GM: She chews for a few moments with a somewhat nonplussed expression.

“Eh. Worse.”

“Don’ recommend, takin’ it out like that.”

“Food’s awesome. Hangover gonna hurt less.”

Celia: “Need water.” Celia nods sagely, as if she has ever dealt with one.

“Hey, hey, whu time izzit?”

GM: “Uh. I ’unno,” says Emily.

“Hey, you wanna show me stuff?”

“Or jus’ Narnia.”

Celia: “You go’ the phone.”

“You gon’ ’member if I do?”

GM: “Uhhh. Dunno.”

Emily looks at the phone.

“Is uh, roun’ 3.”

“Late.”

Celia: “Oh. Y’think you coul’be sober’n hour?”

GM: “Uhhhh.”

“Wha’for.”

Celia: “Go’a meet s’mone.”

GM: “You wanna, me, mee’ somebody?”

Celia: Celia nods. “Mee’im at, at four.” She holds up four fingers.

GM: “Celia, ‘m really drunk an’ really…”

She waves a finger.

Celia: “Oh okay. We go home?”

GM: “Uhhgghhh.”

“I don’ wanna walk.”

Celia: “C’mon, I get us a Ryde.”

GM: “Too much walkin’. Car walkin’. Wanna stay here.”

Emily: “Here?” She giggles. “No bed here!”

GM: “Mm, I don’ mind,” yawns Emily, laying side-down against the floor.

Celia: “No, no, c’mon, there’s a couch.”

GM: “Mm. Uh.”

She rests her cheek against the floor for a moment.

“Maybe I do.”

“’S hard.”

“Hard.”

“Dicks are hard.”

She giggles.

“Diiiiiiick joke!”

Celia: Celia giggles with her.

“You’re silly. C’mon, I’ll show you.”

She rises, then bends back down to lift Emily to her feet. There’s a couch in her office for situations like these.

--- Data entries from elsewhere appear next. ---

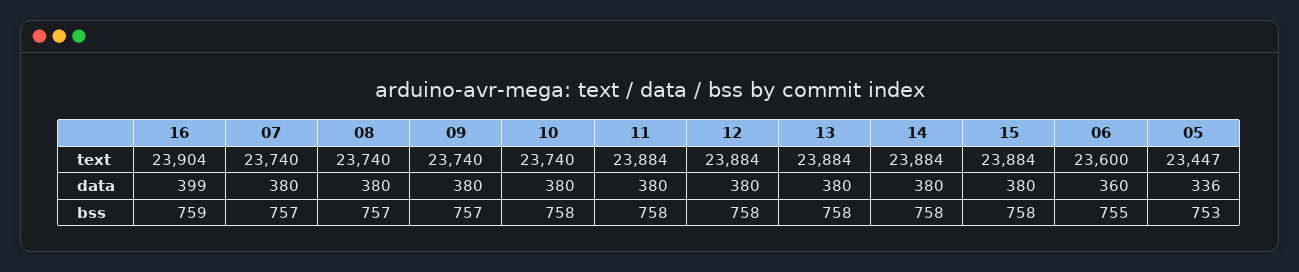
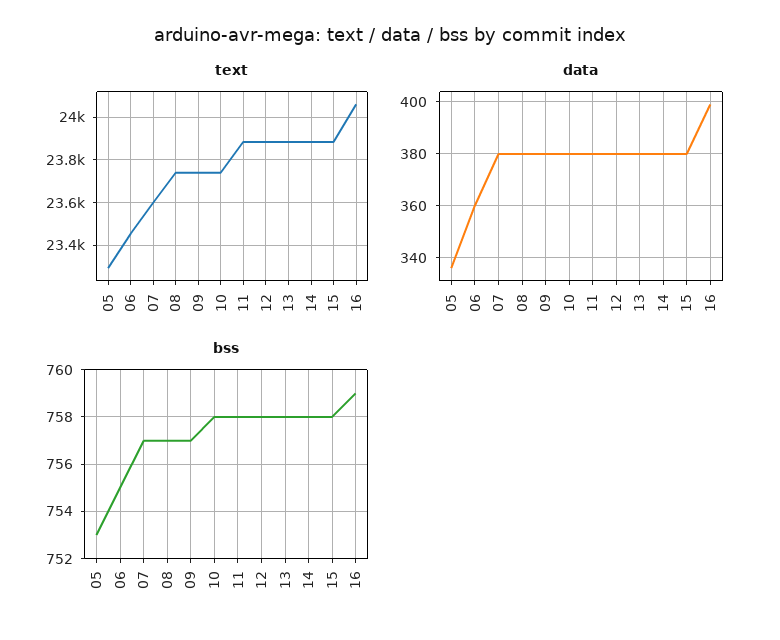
  {
    "text": {
-     "16": 23904,
+     "16": 24050,
-     "07": 23740,
+     "07": 23600,
      "08": 23740,
      "09": 23740,
      "10": 23740,
      "11": 23884,
      "12": 23884,
      "13": 23884,
      "14": 23884,
      "15": 23884,
-     "06": 23600,
+     "06": 23450,
-     "05": 23447
+     "05": 23300
    },
    "data": {
      "16": 399,
      "07": 380,
      "08": 380,
      "09": 380,
      "10": 380,
      "11": 380,
      "12": 380,
      "13": 380,
      "14": 380,
      "15": 380,
      "06": 360,
      "05": 336
    },
    "bss": {
      "16": 759,
      "07": 757,
      "08": 757,
      "09": 757,
      "10": 758,
      "11": 758,
      "12": 758,
      "13": 758,
      "14": 758,
      "15": 758,
      "06": 755,
      "05": 753
    }
  }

Not that she’s used it for much besides sex.

Except that time she was working late and slept beneath it.

GM: “’M not silly. ’M very serious,” declares Emily as Celia helps her up.

Celia: “Ser’us bizniss.”

GM: “’M, ’zatafact,” agrees Emily. She bonks her head against the closet as they walk back through ‘Narnia’.

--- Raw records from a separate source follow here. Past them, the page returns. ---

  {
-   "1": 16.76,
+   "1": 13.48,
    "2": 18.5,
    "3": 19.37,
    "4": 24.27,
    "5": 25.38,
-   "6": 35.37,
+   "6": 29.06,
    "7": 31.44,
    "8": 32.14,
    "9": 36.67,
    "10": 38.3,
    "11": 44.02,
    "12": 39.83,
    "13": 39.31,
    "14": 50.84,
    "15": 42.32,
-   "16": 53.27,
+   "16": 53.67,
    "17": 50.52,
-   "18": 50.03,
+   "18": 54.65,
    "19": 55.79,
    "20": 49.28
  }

“Owww,” she groans. She glares up at it.

“Fuckin’ wardrobe.”

“Fuckin’ lion.”

“Fuck ’im.”

Celia: “Fuck ’im,” Celia agrees, rubbing her head for her.

GM: “Jesus lion,” mutters Emily.

Celia: Still reeling herself, it’s an effort to move in a straight line to get Emily to the closet door and into the room beyond. She manages, though, and they stop off in the Vichy room so Emily can rinse the vomit, sweat, and other signs of disgust from her. Celia leads her up the stairs to her office when she’s clean, wrapped in a towel, and hands her a set of clothes.

GM: Emily looks at the table blearily, strips off her clothes, and collapses onto it. She gives a contented “aaahhhhh” as the warm water luxuriates over her.

She lets it run for a while.

“Aaaahhh…” she sighs.

She closes her eyes.

She stops moving.

After a little while, Celia can hear her snoring.

Celia: “Oh,” Celia says.

“‘kay you sleep there, I’ll move you later.”

GM: Light snores under the still-running water are her only reply.

Celia: Celia shuts the water off and finds a handful of towels for Emily, using one to cover her body and another rolled beneath her head as a pillow.

She makes sure Emily’s head is turned to one side, just in case of vomiting.

“You sleep, Emi. You sleep.”

She dims the light as she leaves the room, locking it behind her.

The time with Emily was nice, but it can’t last forever. She has monsters to get back to.